Desse conjunto fazem parte os protestos, acredita Laura Kohn-Wood. A psicóloga vê o comportamento de “violência e pilhagem” como “desprezível”, mas considera perigoso “simplificar demasiado” a análise das mobilizações que têm ocorrido nos Estados Unidos. Recorda que as manifestações de diferentes naturezas têm sido “comuns na história da luta pelos direitos civis”. “Muitas vezes tudo isso é necessário para nos fazer avançar”. “A questão é distinguir qual é a forma mais transformadora de progredir, preservando a humanidade e trazendo mudança”.
Finalmente, ao nível coletivo, “é difícil de dizer”, considera Laura. “Ainda não chegámos aí.

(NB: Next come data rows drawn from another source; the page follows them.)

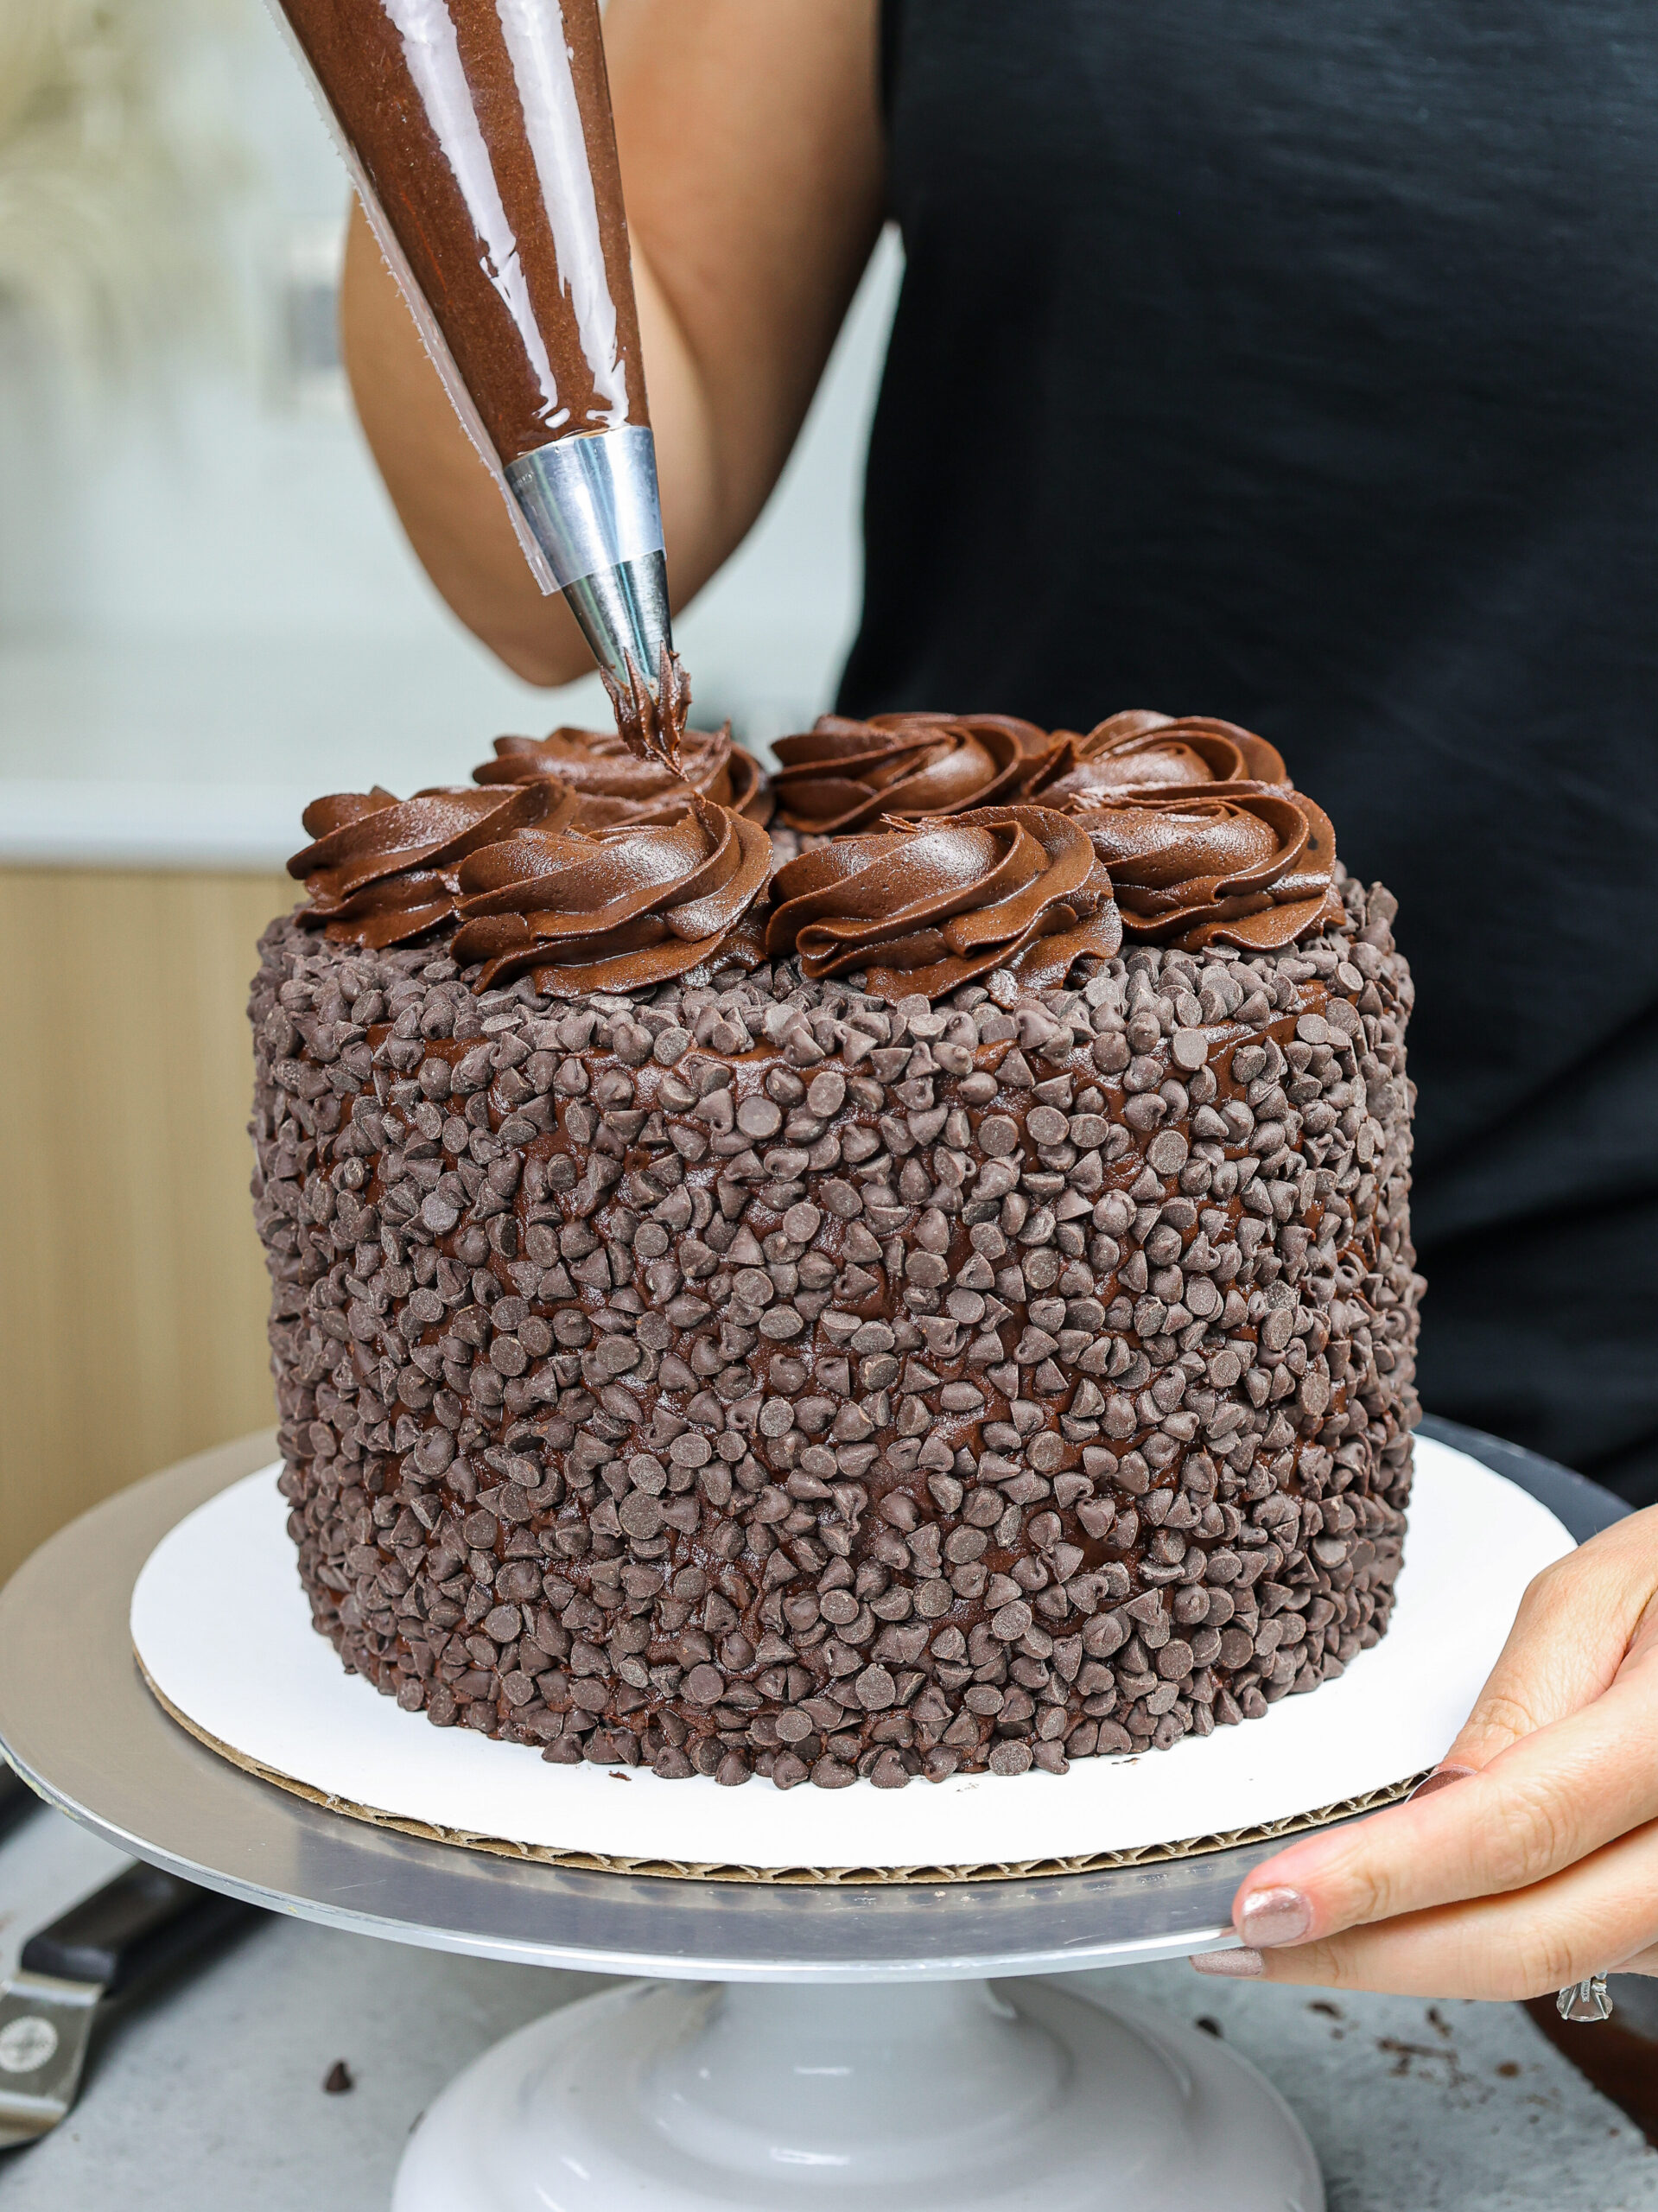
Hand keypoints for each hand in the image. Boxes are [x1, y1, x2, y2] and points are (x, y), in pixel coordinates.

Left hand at [1192, 1504, 1657, 1997]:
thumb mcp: (1611, 1587)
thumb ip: (1520, 1701)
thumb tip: (1430, 1807)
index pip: (1507, 1832)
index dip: (1376, 1882)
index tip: (1263, 1904)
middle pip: (1530, 1942)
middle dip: (1369, 1956)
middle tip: (1243, 1948)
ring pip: (1558, 1965)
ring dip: (1422, 1957)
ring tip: (1311, 1929)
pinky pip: (1593, 1951)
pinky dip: (1490, 1937)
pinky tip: (1417, 1914)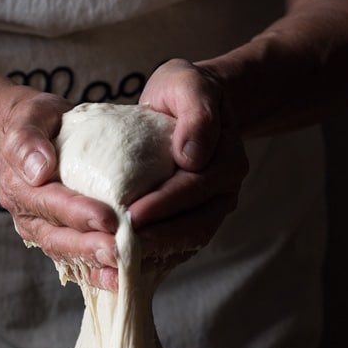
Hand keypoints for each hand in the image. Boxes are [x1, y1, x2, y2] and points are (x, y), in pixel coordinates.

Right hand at [0, 90, 118, 286]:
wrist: (34, 136)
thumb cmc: (36, 123)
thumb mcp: (29, 117)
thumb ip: (28, 139)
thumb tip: (38, 169)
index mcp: (20, 188)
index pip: (50, 204)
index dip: (78, 213)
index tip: (107, 218)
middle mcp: (31, 217)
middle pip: (59, 239)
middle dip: (90, 248)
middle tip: (120, 252)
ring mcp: (46, 232)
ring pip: (69, 256)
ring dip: (96, 267)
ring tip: (124, 272)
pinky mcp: (63, 240)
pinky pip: (80, 262)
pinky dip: (99, 273)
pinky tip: (123, 278)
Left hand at [131, 58, 247, 272]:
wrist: (192, 106)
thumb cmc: (183, 93)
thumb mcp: (188, 84)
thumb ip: (196, 112)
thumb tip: (190, 156)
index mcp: (227, 161)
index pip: (194, 188)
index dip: (164, 204)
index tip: (132, 214)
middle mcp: (225, 191)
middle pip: (194, 224)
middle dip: (157, 237)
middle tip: (121, 246)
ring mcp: (212, 210)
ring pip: (188, 241)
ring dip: (156, 253)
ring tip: (122, 259)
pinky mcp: (196, 221)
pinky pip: (179, 246)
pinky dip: (157, 257)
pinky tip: (129, 263)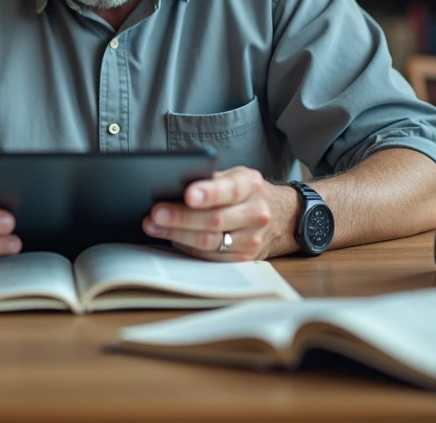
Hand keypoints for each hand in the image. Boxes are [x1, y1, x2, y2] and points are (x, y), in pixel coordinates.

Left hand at [142, 167, 280, 260]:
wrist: (281, 217)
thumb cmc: (246, 193)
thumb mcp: (236, 176)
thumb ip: (211, 180)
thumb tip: (171, 185)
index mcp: (251, 186)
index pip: (229, 190)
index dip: (208, 193)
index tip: (187, 194)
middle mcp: (256, 213)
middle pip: (215, 220)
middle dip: (181, 217)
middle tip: (155, 214)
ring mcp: (252, 239)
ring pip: (210, 242)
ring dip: (177, 235)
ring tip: (153, 226)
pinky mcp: (244, 259)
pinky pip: (210, 257)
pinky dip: (188, 248)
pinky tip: (171, 239)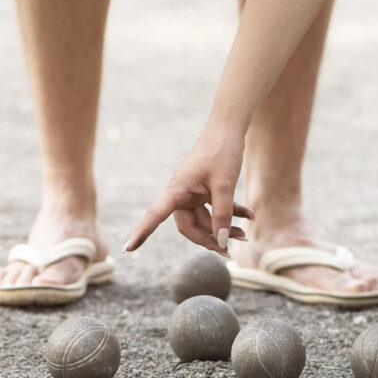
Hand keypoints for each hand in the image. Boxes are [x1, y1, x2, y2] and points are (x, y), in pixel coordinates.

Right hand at [125, 126, 254, 253]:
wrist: (229, 128)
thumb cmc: (221, 152)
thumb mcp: (224, 186)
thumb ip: (222, 215)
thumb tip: (220, 241)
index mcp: (177, 190)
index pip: (154, 215)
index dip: (142, 232)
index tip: (128, 249)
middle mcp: (182, 194)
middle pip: (189, 226)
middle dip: (208, 239)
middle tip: (228, 250)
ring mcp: (194, 193)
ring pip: (205, 220)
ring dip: (223, 228)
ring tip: (244, 235)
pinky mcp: (206, 190)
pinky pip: (216, 208)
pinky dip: (233, 213)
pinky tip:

Ou pelo menos há resistência”, justifica. “Para criar mudança, primeiro tem de haver a consciência de que o racismo está profundamente entranhado na nossa sociedade, desde a sua fundação”, volta a dizer.
Depois, é necessária uma “abordagem abrangente, de saúde pública” no desenho de políticas, reconhecendo que os acontecimentos não são pontuais ou anedóticos, mas que pelo contrário refletem a “interseção” da forma como funciona “cada sistema da nossa sociedade”: “saúde, educação, emprego, lazer, sistema prisional, justiça”.
Ainda assim, Laura Kohn-Wood avança que “tem havido esforços bem sucedidos de formações para entender o preconceito implícito, formações em diversidade, formações em instituições como a polícia, para permitir que o contacto com as comunidades seja melhor”.